According to Council Member Jennifer Gutierrez (D-34th Dist.), chair of the Council’s Committee on Technology, the NYPD encryption was first rolled out in the 90th, 93rd and 94th precincts. Beltran told the City Council the encryption protocol would be citywide by the end of the year. At the hearing several Council members expressed serious concerns about the loss of real time transparency for the city’s news media outlets, the general public that has always monitored the police radio traffic as well as professional and voluntary Emergency Medical Services crews.

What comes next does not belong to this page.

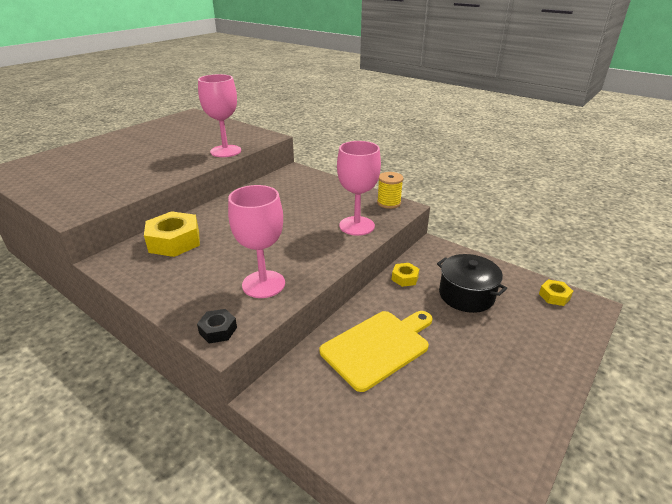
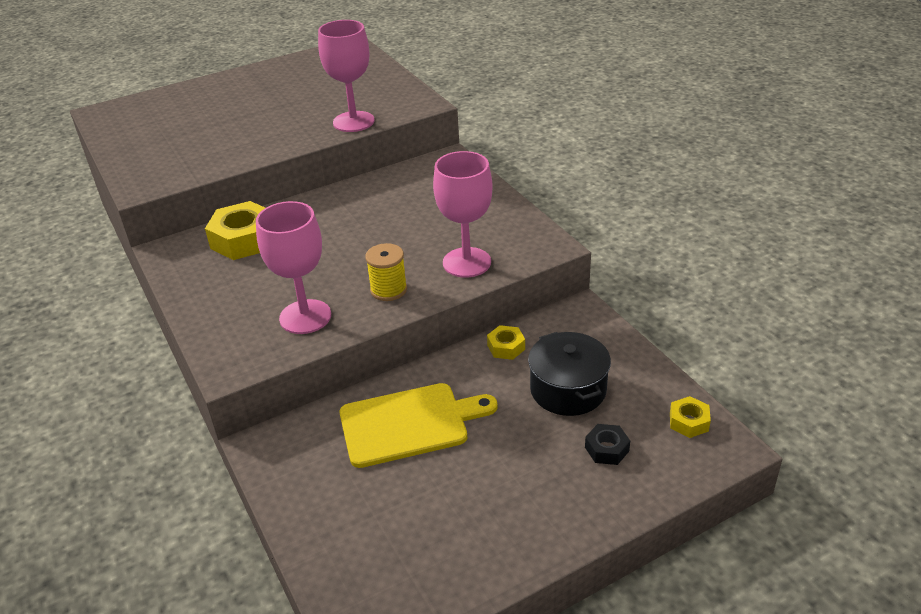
camera: 25 degrees right, 5 degrees up
(218, 330) = (228, 359): black nut -> black nut (606, 449)
(389, 203) = (536, 236): yellow spool -> yellow spool (388, 290)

Beltran dismissed the concerns noting that “hundreds of police agencies have gone encrypted with no problem” and that while the news media might “lose a source of ledes” for stories, the New York media he knew “was very resourceful” and would figure it out. As far as other first responders like EMS, Beltran said the NYPD had plans to integrate them as the rollout progressed.
EMS WORKERS AT RISK NOW
Lt. Vincent Variale, president of DC 37’s Local 3621 which represents the FDNY’s EMS officers’ says the City’s refusal to release the Giuliani 9/11 WTC files is unconscionable.
“It’s been 23 years and my members and their families have a right to know what the city knew and when it knew it — it’s been long enough,” Variale said.
Variale told Work-Bites he’s concerned right now about the impact on his members working in Brooklyn North where the NYPD has already encrypted their real time transmissions as well as on response times which have already been significantly deteriorating.
“It’s not like it used to be when you could listen to all the police channels and know specifically where the danger was — like if there was a shooting going on and you could actually start responding while also avoiding getting caught in the middle of it,” Variale said. “Here’s a classic example — you have a shooting and EMS rolls up to the scene and they have no clue the shooter is still there or that the police are running after the shooter in the very same direction of where one of our crews is located. We dropped the ball here put the cart before the horse here—they should have worked out access for us and all the other professional as well as for all the volunteer EMS unites that we rely on from Day One of this rollout.”
“We were one of the first public unions to endorse Mayor Adams and he has not delivered on one of his campaign promises to us and now, with this increasing lack of transparency, we are going backwards fast,” Variale said.
Charles Jennings is an Associate Professor in John Jay’s Department of Security, Fire and Emergency Management, as well as the director of the Christian Regenhard Center for Emergency Response Studies. He also served as the deputy commissioner of Public Safety for White Plains. Jennings has tracked the national debate over police departments encrypting their radio traffic amidst a growing movement for increased transparency in the wake of the George Floyd police murder. He predicted encryption would shield the NYPD from informed scrutiny.
“When things don’t go right how are you going to know they didn’t go right — you are never going to know if you count exclusively on the police department to tell you because they are going to give you the cleaned up time frame for good or for bad on how things may have played out,” Jennings said.